Political purpose is the desire to push the world in a certain direction, altering others’ ideas of the kind of society they should strive after. The author reflects on his own experiences, including being forced into a pamphleteer during the Indian Imperial Police, poverty, and the Spanish Civil War. He struggles to reach a firm decision on his political orientation, expressing his dilemma in a poem he wrote at the end of 1935. He reflects on his past, stating that he was born in an evil time and missed the pleasant haven of preaching about eternal doom. the author emphasizes the importance of understanding a writer’s early development and the various motives they have for writing. By addressing these factors, writers can better navigate their writing journey and ultimately achieve their goals.

The Spanish war and other events in 1936-37 shaped the author’s perspective on writing, with every line of serious work written against totalitarianism and for democratic socialism. It is essential to be conscious of one’s political bias to act politically without sacrificing aesthetic and intellectual integrity. The author aims to make political writing into an art by reconciling a feeling of partisanship and injustice with the public, non-individual activities of the age. This process raises problems of construction, language, and truthfulness. For example, the author’s book about the Spanish civil war, Homage to Catalonia, contains a long chapter defending Trotskyists accused of plotting with Franco, which would have been uninteresting for ordinary readers.

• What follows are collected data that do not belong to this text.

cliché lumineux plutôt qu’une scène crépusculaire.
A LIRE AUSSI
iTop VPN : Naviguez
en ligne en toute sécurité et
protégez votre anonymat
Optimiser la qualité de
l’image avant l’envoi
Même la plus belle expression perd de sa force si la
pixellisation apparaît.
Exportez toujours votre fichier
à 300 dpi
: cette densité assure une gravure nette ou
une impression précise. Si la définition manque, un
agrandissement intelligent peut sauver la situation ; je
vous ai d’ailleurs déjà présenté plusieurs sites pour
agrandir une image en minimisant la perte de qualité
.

Critics criticized the book for turning it into journalism, but the author remained angry about the false accusations. The author has not written a novel for seven years, but hopes to write another soon. He acknowledges that all writers are vain, selfish, and lazy, and that writing a book is an exhausting struggle. Good prose is like a windowpane, and the author knows which motives deserve to be followed. Looking back at his work, the author sees that it is invariably where he lacked a political purpose that he wrote lifeless books and was betrayed into purple passages, sentences without meaning, decorative adjectives, and humbug generally.